Will It Be Sous Vide? Absolutely Safe Raw Cookie Dough
Hello my friends, and welcome back to yet another sweet piece ofWill It Sous Vide? , a weekly column where I do whatever you want with my immersion circulator.
Last week, I asked you to come up with some sweet suggestions, and this raw, completely safe cookie dough became the king of Sugar Mountain.
Although I’ve eaten raw cookie dough all my life, recent concerns about flour contamination (and perhaps reaching a dry age of 30) made me a slightly more wary woman, so this project seemed pretty sensible (and delicious). …
Unfortunately, this was not a task that could be done in one package. The flour needs to be heated to 160 degrees Fahrenheit to kill any dangerous pathogens lurking around, and as we know from the various egg experiments we’ve done in the past, eggs begin to cook at lower temperatures (around 140 degrees Fahrenheit) … The goal here is delicious uncooked cookie dough, suitable to be eaten in pajamas while watching shitty TV, not scrambled eggs with a cookie dough flavor, I decided to split the process in two.
First we needed to pasteurize the eggs. Submerging raw eggs in a 135-degree Fahrenheit water bath for 75 minutes will eliminate any salmonella that may dangle in and around your eggs, according to this study published in the Journal of Applied Microbiology .
Like all sous vide egg cooking, it was a fairly straightforward process. I just warmed up the bath, carefully put the little guys in there and left. After 75 minutes, I removed them and placed them in an ice bath to stop cooking and allow them to cool completely. When I opened them I noticed that the proteins were a little opaque, but nothing coagulated, so we seem to be fine.
Then it was time to tackle the flour. I set the Anova to 160 degrees Fahrenheit, scooped the required amount of flour into the freezer bag, and threw in some butter knives to make sure it stays submerged. (Pro tip: remember to take out the knives before mixing the rest of the ingredients with the flour!)
I was not sure how long it would take for the flour to heat up to 160 ℉, so I checked the temperature every half hour or so until it reached the target temperature.
- 0:30: 127 ℉
- 1:00: 146 ℉, Good progress.
- 1:30: 150 ℉. We slowed down a lot, so I decided to give it a full hour – just enough to have a drink with my boyfriend and distract him from the very intense Cubs game.
- 2:30: So, there is good news and bad news: The Cubs won, but my flour was only 153.5 ℉. (More good news: I found a bottle of wine that I forgot about!)
- 3:00: 155.4 ℉, by this point I’m drunk and sleepy, and I feel personally attacked by how long it lasts.
- 3:30: 156.7 ℉, I’m going to kill the world.
- 4:00: 160.2 ℉, already well past midnight.
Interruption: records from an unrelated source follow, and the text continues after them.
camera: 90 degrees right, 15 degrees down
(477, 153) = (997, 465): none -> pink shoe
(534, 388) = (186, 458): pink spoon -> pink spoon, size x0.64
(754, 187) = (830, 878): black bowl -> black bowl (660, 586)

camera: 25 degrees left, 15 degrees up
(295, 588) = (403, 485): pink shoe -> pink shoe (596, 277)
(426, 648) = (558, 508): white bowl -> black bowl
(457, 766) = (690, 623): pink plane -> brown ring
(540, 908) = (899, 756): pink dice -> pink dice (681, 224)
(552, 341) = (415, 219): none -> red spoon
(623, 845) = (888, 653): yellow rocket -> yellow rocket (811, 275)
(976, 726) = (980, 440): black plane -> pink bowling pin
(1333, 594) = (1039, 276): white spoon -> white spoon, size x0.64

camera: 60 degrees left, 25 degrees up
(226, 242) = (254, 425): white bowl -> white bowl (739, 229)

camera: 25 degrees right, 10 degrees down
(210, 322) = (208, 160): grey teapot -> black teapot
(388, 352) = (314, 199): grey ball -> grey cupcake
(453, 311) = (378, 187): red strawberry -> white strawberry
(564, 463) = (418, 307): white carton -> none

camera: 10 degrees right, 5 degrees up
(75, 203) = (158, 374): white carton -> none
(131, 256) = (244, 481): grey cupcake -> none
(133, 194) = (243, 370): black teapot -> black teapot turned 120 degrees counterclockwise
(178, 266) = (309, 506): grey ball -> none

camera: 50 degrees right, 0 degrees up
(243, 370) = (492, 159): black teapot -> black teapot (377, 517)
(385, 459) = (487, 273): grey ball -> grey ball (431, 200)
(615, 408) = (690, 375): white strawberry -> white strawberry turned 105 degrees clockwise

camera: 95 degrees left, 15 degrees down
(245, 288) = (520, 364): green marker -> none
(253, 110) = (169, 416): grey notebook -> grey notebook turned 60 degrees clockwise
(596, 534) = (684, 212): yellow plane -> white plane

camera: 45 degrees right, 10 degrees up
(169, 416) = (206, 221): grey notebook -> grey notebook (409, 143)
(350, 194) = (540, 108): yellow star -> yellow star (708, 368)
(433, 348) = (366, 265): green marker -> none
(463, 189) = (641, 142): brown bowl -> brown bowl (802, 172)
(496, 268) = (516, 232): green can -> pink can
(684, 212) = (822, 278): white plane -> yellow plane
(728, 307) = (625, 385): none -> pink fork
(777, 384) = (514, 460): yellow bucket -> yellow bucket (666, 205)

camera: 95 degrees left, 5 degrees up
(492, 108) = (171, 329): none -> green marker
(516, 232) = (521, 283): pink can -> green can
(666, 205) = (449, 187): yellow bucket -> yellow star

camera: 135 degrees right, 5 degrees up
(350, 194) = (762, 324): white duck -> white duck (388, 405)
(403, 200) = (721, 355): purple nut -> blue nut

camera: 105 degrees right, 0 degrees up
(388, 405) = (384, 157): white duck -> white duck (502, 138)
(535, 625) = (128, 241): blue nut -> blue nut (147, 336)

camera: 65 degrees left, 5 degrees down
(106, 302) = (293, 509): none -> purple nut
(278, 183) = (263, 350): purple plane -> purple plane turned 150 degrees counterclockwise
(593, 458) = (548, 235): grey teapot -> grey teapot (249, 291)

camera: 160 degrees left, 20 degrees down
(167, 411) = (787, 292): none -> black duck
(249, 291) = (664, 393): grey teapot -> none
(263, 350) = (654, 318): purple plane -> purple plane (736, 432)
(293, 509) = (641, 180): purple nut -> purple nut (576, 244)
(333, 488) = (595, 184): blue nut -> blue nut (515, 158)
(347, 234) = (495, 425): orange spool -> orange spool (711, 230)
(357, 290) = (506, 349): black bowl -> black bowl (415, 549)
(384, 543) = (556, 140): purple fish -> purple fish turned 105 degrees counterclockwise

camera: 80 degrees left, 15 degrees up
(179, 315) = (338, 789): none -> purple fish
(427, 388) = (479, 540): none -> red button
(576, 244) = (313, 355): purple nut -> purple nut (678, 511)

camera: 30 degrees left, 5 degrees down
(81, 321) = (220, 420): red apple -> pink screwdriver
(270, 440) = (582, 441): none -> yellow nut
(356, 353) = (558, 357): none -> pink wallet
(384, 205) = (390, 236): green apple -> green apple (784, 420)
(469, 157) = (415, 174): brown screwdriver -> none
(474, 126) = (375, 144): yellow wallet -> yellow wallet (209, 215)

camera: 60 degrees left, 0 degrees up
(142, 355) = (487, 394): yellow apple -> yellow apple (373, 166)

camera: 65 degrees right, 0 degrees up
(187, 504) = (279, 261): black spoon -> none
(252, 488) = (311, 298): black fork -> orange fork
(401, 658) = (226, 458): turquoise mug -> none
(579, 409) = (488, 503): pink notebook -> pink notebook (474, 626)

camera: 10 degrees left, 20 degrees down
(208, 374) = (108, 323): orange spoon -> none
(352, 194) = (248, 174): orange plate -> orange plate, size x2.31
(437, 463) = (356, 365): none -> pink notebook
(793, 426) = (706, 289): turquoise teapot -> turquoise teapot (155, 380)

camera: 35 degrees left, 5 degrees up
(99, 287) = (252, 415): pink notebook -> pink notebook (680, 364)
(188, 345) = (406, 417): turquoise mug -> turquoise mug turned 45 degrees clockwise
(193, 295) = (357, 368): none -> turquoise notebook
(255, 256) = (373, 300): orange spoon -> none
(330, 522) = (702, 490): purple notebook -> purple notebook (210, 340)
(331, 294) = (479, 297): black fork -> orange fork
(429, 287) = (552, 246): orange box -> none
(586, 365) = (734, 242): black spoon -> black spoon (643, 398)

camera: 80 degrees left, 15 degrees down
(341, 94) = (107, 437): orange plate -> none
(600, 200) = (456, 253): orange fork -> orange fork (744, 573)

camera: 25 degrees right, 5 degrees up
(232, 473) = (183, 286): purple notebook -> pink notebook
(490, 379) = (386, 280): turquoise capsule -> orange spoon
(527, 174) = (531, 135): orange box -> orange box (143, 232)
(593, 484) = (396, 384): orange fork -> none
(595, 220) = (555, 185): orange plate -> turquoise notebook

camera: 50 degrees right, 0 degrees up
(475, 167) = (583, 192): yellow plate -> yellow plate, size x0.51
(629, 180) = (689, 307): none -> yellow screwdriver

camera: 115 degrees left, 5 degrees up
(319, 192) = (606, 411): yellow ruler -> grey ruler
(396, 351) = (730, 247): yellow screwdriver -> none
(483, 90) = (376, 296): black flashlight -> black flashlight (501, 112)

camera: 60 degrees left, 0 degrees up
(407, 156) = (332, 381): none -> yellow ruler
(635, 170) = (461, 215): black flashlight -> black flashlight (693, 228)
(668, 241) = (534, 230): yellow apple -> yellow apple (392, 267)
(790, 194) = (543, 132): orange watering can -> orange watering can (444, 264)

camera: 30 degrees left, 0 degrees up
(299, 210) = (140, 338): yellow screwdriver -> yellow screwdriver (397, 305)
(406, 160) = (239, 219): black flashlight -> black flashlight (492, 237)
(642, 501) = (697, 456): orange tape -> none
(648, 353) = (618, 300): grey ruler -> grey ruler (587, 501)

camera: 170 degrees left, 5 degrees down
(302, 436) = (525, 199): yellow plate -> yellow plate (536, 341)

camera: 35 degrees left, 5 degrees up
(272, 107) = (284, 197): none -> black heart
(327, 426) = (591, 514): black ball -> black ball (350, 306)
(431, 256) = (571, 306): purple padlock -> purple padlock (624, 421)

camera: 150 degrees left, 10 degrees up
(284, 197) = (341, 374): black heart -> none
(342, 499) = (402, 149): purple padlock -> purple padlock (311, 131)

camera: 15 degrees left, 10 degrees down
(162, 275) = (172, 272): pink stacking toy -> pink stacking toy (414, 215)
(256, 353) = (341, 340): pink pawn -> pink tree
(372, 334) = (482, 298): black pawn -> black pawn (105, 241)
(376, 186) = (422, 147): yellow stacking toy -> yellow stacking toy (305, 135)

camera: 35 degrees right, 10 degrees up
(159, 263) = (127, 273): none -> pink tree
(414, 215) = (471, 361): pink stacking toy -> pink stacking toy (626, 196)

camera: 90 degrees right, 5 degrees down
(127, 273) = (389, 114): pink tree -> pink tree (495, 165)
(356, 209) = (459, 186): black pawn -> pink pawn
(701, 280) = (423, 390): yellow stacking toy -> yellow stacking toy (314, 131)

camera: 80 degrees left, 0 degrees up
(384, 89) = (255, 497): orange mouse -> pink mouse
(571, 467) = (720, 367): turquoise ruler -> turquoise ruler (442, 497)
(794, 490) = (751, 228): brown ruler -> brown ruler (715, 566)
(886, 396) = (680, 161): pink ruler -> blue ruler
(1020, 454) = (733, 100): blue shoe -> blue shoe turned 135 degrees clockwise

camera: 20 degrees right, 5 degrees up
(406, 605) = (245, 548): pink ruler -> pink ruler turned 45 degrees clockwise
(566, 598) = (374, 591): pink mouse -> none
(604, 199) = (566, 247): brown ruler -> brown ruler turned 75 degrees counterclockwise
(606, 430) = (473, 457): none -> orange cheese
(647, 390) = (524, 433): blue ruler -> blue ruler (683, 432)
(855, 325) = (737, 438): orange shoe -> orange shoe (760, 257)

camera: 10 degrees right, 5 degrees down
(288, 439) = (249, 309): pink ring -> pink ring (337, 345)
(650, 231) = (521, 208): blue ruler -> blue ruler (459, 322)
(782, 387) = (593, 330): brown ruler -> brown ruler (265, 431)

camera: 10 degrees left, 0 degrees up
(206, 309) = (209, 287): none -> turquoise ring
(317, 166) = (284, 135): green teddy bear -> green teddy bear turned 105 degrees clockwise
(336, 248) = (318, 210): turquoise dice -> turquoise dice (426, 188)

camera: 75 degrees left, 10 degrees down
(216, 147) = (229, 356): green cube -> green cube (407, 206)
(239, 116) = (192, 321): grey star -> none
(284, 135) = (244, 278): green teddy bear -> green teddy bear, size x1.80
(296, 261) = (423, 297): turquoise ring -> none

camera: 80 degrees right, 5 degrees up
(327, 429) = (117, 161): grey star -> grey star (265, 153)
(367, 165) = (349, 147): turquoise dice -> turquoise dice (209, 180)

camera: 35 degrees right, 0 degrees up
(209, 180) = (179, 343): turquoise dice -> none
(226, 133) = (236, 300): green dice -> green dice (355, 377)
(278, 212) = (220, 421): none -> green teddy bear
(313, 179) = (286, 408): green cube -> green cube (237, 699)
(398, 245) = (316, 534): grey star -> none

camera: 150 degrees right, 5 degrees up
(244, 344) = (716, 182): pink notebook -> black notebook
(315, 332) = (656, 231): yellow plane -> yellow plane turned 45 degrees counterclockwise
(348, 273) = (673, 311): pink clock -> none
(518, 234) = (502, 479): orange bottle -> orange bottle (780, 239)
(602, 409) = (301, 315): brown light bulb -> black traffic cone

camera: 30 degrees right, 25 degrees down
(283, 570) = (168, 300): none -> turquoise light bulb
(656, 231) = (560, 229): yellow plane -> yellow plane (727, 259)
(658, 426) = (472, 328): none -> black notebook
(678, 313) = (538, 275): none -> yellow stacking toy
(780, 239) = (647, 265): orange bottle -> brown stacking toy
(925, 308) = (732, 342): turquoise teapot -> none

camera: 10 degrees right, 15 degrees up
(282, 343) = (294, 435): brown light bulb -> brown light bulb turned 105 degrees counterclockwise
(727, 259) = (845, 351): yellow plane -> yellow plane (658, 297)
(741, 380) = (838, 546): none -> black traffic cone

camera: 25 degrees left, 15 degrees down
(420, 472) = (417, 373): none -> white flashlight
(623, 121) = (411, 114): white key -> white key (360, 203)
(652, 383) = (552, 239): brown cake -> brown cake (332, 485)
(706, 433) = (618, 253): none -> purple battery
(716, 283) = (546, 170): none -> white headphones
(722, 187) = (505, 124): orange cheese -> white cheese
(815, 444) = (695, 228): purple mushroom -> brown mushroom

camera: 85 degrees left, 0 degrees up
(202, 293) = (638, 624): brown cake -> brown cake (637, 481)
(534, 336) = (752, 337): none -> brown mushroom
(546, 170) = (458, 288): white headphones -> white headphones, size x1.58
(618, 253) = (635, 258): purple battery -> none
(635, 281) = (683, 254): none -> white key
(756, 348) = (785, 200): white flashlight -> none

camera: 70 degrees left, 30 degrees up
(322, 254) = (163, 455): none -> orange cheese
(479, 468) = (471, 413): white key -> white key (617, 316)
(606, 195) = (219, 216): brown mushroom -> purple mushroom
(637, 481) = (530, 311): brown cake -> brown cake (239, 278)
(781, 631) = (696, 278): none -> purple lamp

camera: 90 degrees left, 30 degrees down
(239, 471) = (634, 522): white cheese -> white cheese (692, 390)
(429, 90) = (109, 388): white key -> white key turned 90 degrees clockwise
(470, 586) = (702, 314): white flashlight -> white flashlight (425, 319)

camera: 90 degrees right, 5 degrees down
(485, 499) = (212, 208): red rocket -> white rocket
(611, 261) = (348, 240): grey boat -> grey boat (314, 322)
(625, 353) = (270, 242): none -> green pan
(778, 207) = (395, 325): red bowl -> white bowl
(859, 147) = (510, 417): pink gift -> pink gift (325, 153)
I hate sous vide cooking and everything that is.
So I wouldn’t say this is the most efficient way to heat flour, but eventually we got there and now I had perfectly safe flour and eggs to make a perfectly safe cookie dough.
Using the recipe printed on the Nestlé Toll House semi-sweet chocolate chunks package – as I’m pretty straightforward when you got to this point – I mixed a batch of delicious chocolate chip cookie dough and enjoyed it on my morning coffee. (Note: While there was no chemical reason for the inclusion of baking soda, I love the slightly bitter taste it gives and I left it for authenticity.)
It was delicious. (Tastes like cookie dough.)
But returning to everyone’s favorite – even though I was told grammatically incorrectly – the question: will there be raw dough for sous vide cookies?
Answer: I mean yes, but the main takeaway here is how easy it is to pasteurize eggs yourself. There is a much simpler tool in your kitchen for heating flour to 160 ℉, and that is a scientific oven (also known as a “microwave”). I don’t actually have a microwave – I’m disappointed too – so I can’t give you any empirical data on how long it will take, but according to HowToCAKE blog 55 seconds in a 1200W microwave should help you. there. (FIFTY-FIVE DAMN SECONDS.)
So there is no point in watching your flour – it’s just a gigantic, unpleasant waste of energy – but pasteurizing eggs this way has great benefits. While I’ve never personally gotten sick from a raw egg,it can happen , and it’s nice to be able to make an egg, mayonnaise, and raw egg cookie dough that you know won’t ruin your shit, both literally sense. and figuratively.